The pro-Israel agenda of the past – the romanticization that followed the creation of Israel in 1948 – did not last long. The Israeli defeat of Arab armies in 1967 – thanks to the massive US military support of Tel Aviv – replaced the image of nascent, vulnerable Israel with that of the brave Israeli army, capable of defeating several militaries at once. It was then that Israeli soldiers toured US colleges and schools talking about their heroism on the battlefield. The Israeli invasion of Lebanon and the subsequent massacres, like that of Sabra and Shatila, forced a rethink.
Throughout the 1980s and ‘90s, Israel largely existed in Hollywood as a comic relief, from shows like Friends, Frasier and, more recently, the Big Bang Theory. References to Israel were often followed by a laugh – a clever, and effective way of linking Israel with positive, happy associations.

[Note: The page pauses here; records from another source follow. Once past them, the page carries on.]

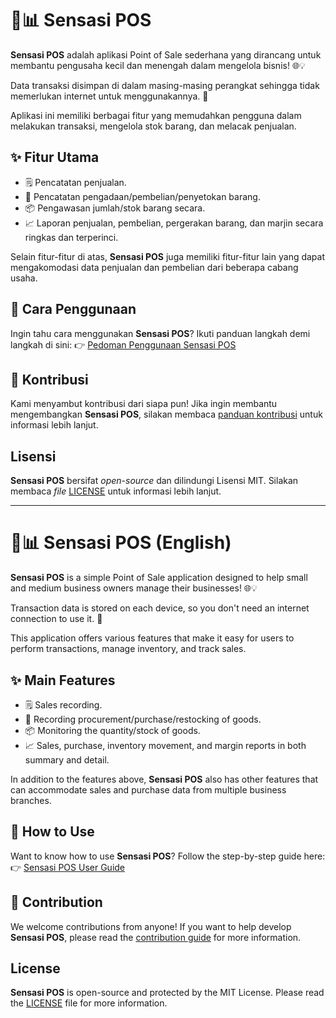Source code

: # 💼📊 Sensasi POS

**Sensasi POS** adalah aplikasi Point of Sale sederhana yang dirancang untuk membantu pengusaha kecil dan menengah dalam mengelola bisnis! 🌐💡

Data transaksi disimpan di dalam masing-masing perangkat sehingga tidak memerlukan internet untuk menggunakannya. 🎉

Aplikasi ini memiliki berbagai fitur yang memudahkan pengguna dalam melakukan transaksi, mengelola stok barang, dan melacak penjualan.

## ✨ Fitur Utama

- 🗒️ Pencatatan penjualan.
- 🛒 Pencatatan pengadaan/pembelian/penyetokan barang.
- 📦 Pengawasan jumlah/stok barang secara.
- 📈 Laporan penjualan, pembelian, pergerakan barang, dan marjin secara ringkas dan terperinci.

Selain fitur-fitur di atas, **Sensasi POS** juga memiliki fitur-fitur lain yang dapat mengakomodasi data penjualan dan pembelian dari beberapa cabang usaha.

## 📖 Cara Penggunaan

Ingin tahu cara menggunakan **Sensasi POS**? Ikuti panduan langkah demi langkah di sini: 👉 [Pedoman Penggunaan Sensasi POS](https://github.com/sensasi-apps/sensasi-pos#user-guide)

## 🤝 Kontribusi

Kami menyambut kontribusi dari siapa pun! Jika ingin membantu mengembangkan **Sensasi POS**, silakan membaca [panduan kontribusi](https://github.com/sensasi-apps/sensasi-pos/blob/main/CONTRIBUTING.md) untuk informasi lebih lanjut.

## Lisensi

**Sensasi POS** bersifat _open-source_ dan dilindungi Lisensi MIT. Silakan membaca _file_ [LICENSE](https://github.com/sensasi-apps/sensasi-pos/blob/main/LICENSE) untuk informasi lebih lanjut.

---

# 💼📊 Sensasi POS (English)

**Sensasi POS** is a simple Point of Sale application designed to help small and medium business owners manage their businesses! 🌐💡

Transaction data is stored on each device, so you don't need an internet connection to use it. 🎉

This application offers various features that make it easy for users to perform transactions, manage inventory, and track sales.

## ✨ Main Features

- 🗒️ Sales recording.
- 🛒 Recording procurement/purchase/restocking of goods.
- 📦 Monitoring the quantity/stock of goods.
- 📈 Sales, purchase, inventory movement, and margin reports in both summary and detail.

In addition to the features above, **Sensasi POS** also has other features that can accommodate sales and purchase data from multiple business branches.

## 📖 How to Use

Want to know how to use **Sensasi POS**? Follow the step-by-step guide here: 👉 [Sensasi POS User Guide](https://github.com/sensasi-apps/sensasi-pos#user-guide)

## 🤝 Contribution

We welcome contributions from anyone! If you want to help develop **Sensasi POS**, please read the [contribution guide](https://github.com/sensasi-apps/sensasi-pos/blob/main/CONTRIBUTING.md) for more information.

## License

**Sensasi POS** is open-source and protected by the MIT License. Please read the [LICENSE](https://github.com/sensasi-apps/sensasi-pos/blob/main/LICENSE) file for more information.
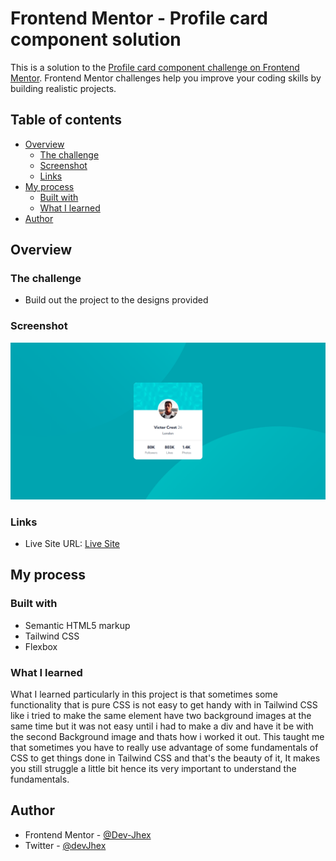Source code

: # Frontend Mentor - Profile card component solution

This is a solution to the [Profile card component challenge on Frontend Mentor](https://www.frontendmentor.io/challenges/profile-card-component-cfArpWshJ). Frontend Mentor challenges help you improve your coding skills by building realistic projects. 

## Table of contents

- [Overview](#overview)
  - [The challenge](#the-challenge)
  - [Screenshot](#screenshot)
  - [Links](#links)
- [My process](#my-process)
  - [Built with](#built-with)
  - [What I learned](#what-i-learned)
- [Author](#author)


## Overview

### The challenge

- Build out the project to the designs provided

### Screenshot

![My ScreenShot](./design/solution.png)


### Links

- Live Site URL: [Live Site](https://devjhex-profile-component.netlify.app/)

## My process

### Built with

- Semantic HTML5 markup
- Tailwind CSS
- Flexbox


### What I learned
What I learned particularly in this project is that sometimes some functionality that is pure CSS is not easy to get handy with in Tailwind CSS like i tried to make the same element have two background images at the same time but it was not easy until i had to make a div and have it be with the second Background image and thats how i worked it out. This taught me that sometimes you have to really use advantage of some fundamentals of CSS to get things done in Tailwind CSS and that's the beauty of it, It makes you still struggle a little bit hence its very important to understand the fundamentals.


## Author
- Frontend Mentor - [@Dev-Jhex](https://www.frontendmentor.io/profile/Dev-Jhex)
- Twitter - [@devJhex](https://www.twitter.com/devJhex)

The ‘war on terror’, starting in 2001, coupled with the creation of the ‘Master Class’ project, allowed Israel to return to the Hollywood universe, not as an occasional reference, but as a staple, with Israeli shows, or joint US-Israeli productions, defining a whole new genre: making difficult choices to fight terrorism and ultimately save the world.
The exploitation of Israeli women on Magazine covers – for example, Maxim – was a whole different shady business, catering to a different audience. The half-naked Israeli army girls have succeeded, in the minds of many, in justifying war through sexual imagery. This genre became particularly popular following the bloody Israeli wars on Gaza, which killed thousands.
Israel’s growing influence on the Marvel movies is a combination of all of these elements: the sexualization of the supposedly strong, empowered woman, the normalization of those who carry out Israeli crimes – Gadot, the soldier, Sabra, the Mossad agent – and the direct injection of Israeli priorities as part of everyday American reality.
Yet, there is a silver lining. For decades, Israel has hidden behind false, romanticized historical notions, making its case to the US and other western public, often indirectly. The wars on Gaza, the exponential growth of the Palestinian boycott movement and the proliferation of social media have, however, forced Israel out of hiding.
The new Hollywood Israel is now a warrior, often forced to make difficult moral choices, but it is, like its American counterpart, ultimately a force for good. Whether Israel will succeed in maintaining this image will depend on several factors, including the pro-Palestinian communities’ ability to counter such falsehood and hasbara.